De telles initiatives doivent aboutir et s’inspirer en partie de partenariats existants. Cette coopération doit impliquer tous les niveaux de décisions et être fondée sur une stratégie s’appuyant sur divers éléments : juridiques, en édictant des lois et règlements conformes aux conventions internationales importantes, institutionnels, en instaurant des instances nationales pour le développement durable et, enfin, opérationnels, en réalisant des études stratégiques, plans et programmes d’actions.
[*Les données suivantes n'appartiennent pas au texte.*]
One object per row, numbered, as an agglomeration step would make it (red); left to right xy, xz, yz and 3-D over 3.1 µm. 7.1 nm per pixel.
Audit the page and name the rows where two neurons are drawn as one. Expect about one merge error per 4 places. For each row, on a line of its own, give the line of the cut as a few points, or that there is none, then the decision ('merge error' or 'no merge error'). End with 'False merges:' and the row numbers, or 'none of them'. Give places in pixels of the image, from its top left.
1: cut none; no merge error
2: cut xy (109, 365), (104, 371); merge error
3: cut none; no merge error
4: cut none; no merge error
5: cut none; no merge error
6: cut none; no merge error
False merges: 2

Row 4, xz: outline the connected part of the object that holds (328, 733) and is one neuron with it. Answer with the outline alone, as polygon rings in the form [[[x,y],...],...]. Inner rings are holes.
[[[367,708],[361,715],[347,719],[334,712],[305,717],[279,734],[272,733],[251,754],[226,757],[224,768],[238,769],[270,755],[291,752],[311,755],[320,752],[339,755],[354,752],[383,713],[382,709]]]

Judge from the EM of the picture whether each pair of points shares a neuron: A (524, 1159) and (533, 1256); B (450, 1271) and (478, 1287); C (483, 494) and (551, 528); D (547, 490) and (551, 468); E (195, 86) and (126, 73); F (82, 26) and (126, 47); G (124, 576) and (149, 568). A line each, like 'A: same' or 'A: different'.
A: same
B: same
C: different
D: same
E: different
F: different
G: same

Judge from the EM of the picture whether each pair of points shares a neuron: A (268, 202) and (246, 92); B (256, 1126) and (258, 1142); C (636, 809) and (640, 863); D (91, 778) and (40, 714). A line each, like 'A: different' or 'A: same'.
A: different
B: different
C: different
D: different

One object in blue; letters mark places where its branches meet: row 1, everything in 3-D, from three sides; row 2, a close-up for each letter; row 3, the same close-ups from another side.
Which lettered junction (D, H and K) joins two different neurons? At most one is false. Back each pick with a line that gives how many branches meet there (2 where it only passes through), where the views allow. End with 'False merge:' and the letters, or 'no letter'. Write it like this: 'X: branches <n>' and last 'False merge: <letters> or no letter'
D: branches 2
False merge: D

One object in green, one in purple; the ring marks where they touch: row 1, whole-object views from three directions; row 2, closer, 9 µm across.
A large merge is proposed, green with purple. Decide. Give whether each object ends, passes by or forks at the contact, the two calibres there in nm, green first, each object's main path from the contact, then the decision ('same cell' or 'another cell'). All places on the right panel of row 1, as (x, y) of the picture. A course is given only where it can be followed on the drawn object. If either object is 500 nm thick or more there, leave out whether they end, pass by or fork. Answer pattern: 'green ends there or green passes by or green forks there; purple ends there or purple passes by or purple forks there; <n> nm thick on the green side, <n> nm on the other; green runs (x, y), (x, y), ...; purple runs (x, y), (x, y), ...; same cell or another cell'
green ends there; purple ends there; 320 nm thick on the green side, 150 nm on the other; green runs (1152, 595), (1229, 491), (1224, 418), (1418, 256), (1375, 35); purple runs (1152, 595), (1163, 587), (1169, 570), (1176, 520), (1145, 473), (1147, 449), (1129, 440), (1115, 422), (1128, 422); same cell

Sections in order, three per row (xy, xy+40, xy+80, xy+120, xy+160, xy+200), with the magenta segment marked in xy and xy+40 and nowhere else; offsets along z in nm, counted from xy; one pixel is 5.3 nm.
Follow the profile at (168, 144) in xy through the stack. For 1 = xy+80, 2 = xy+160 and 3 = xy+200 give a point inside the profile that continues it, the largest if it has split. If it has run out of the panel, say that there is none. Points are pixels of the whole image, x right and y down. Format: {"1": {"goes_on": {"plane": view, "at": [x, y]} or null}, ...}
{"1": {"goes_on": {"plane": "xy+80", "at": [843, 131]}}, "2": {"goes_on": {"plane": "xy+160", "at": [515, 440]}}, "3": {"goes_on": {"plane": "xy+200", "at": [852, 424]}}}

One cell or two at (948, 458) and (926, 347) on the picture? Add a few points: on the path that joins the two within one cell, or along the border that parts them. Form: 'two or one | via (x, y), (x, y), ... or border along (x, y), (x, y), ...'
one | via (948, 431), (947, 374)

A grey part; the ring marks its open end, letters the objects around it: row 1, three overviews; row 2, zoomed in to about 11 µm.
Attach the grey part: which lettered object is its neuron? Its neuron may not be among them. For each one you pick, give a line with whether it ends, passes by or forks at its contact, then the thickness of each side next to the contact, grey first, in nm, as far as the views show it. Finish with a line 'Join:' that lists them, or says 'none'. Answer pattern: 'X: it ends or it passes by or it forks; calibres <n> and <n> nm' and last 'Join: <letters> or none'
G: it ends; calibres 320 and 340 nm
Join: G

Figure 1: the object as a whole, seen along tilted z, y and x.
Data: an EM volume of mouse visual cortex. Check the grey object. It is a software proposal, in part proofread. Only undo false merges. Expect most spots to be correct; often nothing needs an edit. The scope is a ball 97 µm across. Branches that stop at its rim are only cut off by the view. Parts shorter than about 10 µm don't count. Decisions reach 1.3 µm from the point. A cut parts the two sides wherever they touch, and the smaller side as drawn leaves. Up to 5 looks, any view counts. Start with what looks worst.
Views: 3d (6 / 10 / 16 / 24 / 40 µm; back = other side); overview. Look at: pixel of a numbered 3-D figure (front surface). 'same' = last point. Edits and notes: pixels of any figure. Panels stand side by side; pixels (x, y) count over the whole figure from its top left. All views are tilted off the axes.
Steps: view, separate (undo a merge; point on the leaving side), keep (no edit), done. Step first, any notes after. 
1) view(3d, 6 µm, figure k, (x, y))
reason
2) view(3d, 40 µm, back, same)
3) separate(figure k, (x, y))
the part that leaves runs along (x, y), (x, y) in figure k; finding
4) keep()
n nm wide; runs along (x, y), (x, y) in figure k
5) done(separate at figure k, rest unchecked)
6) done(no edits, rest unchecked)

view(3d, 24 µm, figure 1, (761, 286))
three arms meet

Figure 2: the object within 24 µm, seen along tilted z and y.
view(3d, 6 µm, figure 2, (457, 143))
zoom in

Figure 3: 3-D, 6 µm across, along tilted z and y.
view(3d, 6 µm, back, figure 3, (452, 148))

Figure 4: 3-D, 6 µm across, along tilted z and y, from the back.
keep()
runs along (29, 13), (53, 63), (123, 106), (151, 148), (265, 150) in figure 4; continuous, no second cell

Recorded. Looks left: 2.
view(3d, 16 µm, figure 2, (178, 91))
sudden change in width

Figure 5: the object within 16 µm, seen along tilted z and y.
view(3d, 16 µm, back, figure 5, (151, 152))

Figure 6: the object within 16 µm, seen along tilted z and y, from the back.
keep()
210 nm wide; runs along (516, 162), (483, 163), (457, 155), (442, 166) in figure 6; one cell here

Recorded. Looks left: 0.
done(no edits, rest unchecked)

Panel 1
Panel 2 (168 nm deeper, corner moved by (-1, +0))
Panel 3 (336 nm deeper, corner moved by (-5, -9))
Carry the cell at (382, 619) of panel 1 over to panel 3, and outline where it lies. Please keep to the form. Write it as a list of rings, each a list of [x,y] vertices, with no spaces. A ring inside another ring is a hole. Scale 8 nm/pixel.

La question de l’eau est centrale dans toute approche de coopération relative au système Méditerranée - mer Noire. Un des éléments mis en exergue, quant à cette problématique, concerne les déséquilibres entre ressources et besoins exprimés. L’équilibre « triangulaire », ressource naturelle - démographie - développement qui existait, il y a encore 50 ans, est rompu. A côté de ces conditions matérielles, une série de difficultés proviennent des institutions nationales et internationales, qui sont responsables de cette inaction. Aussi, tant qu’il n’y aura pas une coordination à l’échelle mondiale, avec des décisions ayant un impact direct en matière de concertation et d’implication des citoyens, les efforts seront vains. Concrètement, il y a nécessité d’une approche globale de l’eau, avec une gestion intégrée et économe.

Le deuxième élément débattu à ce sujet tient au fait que l’eau est source d’inégalité, alors que sa disposition et son utilisation conditionnent le développement durable. L’eau est devenue un bien économique, alors que c’est un bien éminemment social. Ceci est d’autant plus vrai qu’entre les deux rives de la Méditerranée, il y a un écart considérable. De ce fait, est nécessaire de mettre en oeuvre une gestion politique de cette ressource, tant sa rareté et sa mauvaise redistribution deviennent un défi majeur.

L’eau doit être traitée de manière uniciste, c’est-à-dire selon la demande. Une telle approche suppose qu’il faut lui appliquer les principes de la précaution et de la subsidiarité. Bref, accorder plus d’effectivité au principe de l’accès équitable à cette ressource. Cette dernière proposition renvoie à la garantie du droit à l’environnement et du droit au développement : l’eau est donc à l’intersection de ces deux droits. Ceci suppose que, puisque l’environnement est un droit lié à l’homme, il doit être garanti et donc protégé. D’où la pertinence de la création d’une juridiction internationale de protection de l’environnement.

1 Devenues, depuis 1998, “agences de la démocratie locale”.